Sostanzialmente la cittadina di Enna è il contrario della sua provincia, la quale produce beni tangibili per il valore di decine di miliardi, ne viene continuamente depredata e resta poverissima.

Enna capoluogo viceversa divora continuamente reddito senza produrne. Ma lo fa amabilmente, con discrezione. Quando in Italia c’era il «boom» e la gente comperava beni di consumo, frigoriferi, radio, televisori, automobili, e programmava vacanze, case nuove, firmava vorticosamente cambiali, qui ad Enna ognuno continuò a vivere esattamente come prima, con la cortese, razionale avarizia del piccolo borghese, il cui reddito fisso viene soltanto scalfito dalle grandi ondate economiche.

E così continuò a vivere senza paure e sbigottimenti quando arrivò la recessione, quando decine di migliaia di iniziative commerciali furono distrutte di colpo e le cambiali divennero pesanti come pietre in tutta Italia.
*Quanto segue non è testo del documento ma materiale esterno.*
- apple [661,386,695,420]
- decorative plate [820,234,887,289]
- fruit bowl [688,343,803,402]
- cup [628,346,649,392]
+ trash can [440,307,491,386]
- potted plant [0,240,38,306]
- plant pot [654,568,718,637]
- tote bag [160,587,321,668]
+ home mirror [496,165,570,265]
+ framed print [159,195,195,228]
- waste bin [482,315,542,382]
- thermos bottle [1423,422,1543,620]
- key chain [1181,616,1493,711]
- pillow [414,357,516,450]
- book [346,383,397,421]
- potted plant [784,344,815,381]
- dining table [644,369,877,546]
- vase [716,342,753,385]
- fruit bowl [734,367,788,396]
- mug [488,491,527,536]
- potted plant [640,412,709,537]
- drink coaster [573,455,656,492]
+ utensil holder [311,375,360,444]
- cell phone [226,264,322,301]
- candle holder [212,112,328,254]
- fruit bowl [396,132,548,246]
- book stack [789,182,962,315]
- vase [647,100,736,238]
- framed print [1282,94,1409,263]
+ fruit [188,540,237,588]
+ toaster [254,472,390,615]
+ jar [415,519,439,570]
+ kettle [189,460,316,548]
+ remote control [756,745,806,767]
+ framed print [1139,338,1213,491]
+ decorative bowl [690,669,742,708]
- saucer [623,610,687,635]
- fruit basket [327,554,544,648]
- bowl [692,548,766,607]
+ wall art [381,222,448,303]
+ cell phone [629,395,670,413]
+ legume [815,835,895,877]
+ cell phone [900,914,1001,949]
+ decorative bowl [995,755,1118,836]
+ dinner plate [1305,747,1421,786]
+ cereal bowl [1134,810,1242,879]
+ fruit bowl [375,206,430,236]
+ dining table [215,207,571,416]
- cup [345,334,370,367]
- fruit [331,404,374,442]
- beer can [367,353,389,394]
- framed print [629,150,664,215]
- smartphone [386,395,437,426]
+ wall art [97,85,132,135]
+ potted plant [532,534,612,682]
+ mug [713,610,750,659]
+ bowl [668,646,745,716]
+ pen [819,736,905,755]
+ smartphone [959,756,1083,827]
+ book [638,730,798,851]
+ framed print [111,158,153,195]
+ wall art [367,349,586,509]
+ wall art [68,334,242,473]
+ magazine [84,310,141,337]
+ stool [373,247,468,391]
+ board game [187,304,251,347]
Fra tutte le città siciliane Enna è la più piccola: e lassù, in cima alla montagna, al centro di un territorio quasi deserto, proprio un succedersi tumultuoso di vallate e vette senza un albero e una casa, essa appare ancora più minuscola.

È probabilmente anche la città che ha una più garbata prudenza delle proprie ambizioni. È silenziosa, ordinata, pulita, con la gente che cammina sui marciapiedi, parla sottovoce, non litiga quasi mai, dimostra un affabile senso di comprensione reciproca, una specie di attenzione continua a non turbare un prezioso equilibrio delle cose.

I borghesi stanno seduti ordinatamente nei bar, i vecchi contadini stanno sui sedili del belvedere che si eleva a picco sulla cima della montagna e guardano il panorama: cioè l’immensa vallata deserta.

Gli edifici pubblici sono lustri, le auto ben parcheggiate, gli abiti della gente decorosi, la curiosità e la noia bandite dalla buona educazione, da una ironica malinconia. In fondo si tratta di una piccola folla di gente messa su, in cima alla montagna, a governare l’altipiano.

L’altipiano dell’Ennese è il più povero dell’Europa, il più infelice, ma lassù, in cima alla montagna, la vita è confortevole, gli stipendi sono puntuali, le strade pulite, delitti non ne accadono poiché non c’è motivo di delinquere, i commercianti sanno che i loro crediti saranno saldati a fine mese, non ci sono grandi scioperi che possano suscitare emozione.

Gli scioperi hanno bisogno di drammatici problemi sociali, di travagli industriali, di flagelli nell’agricoltura. E qui industrie non ce ne sono, poiché sono state costruite altrove; i minatori sono stati assunti dalla Regione e, per legge e per vanità, si è persino proibito di poterli licenziare; e i braccianti se ne sono andati nel Belgio e nella Germania.

Sono rimasti i borghesi con le loro placide virtù, la loro erudita cortesia, le ansie segrete, la paziente ricerca di tutte quelle soluzioni che possano rendere più confortevole e dignitosa l’esistenza. La loro mitezza è anche il loro difetto: hanno cioè una specie di distacco psicologico da quella che è la tragedia del mondo che li circonda.

I bisogni brutali, le collere, le distorsioni mentali di altre città siciliane qui sembrano remote. Forse per questo, per questa assenza di problemi che perseguitano la vita quotidiana dell’individuo, ad Enna riescono ad avere una visione più precisa dei problemi collettivi.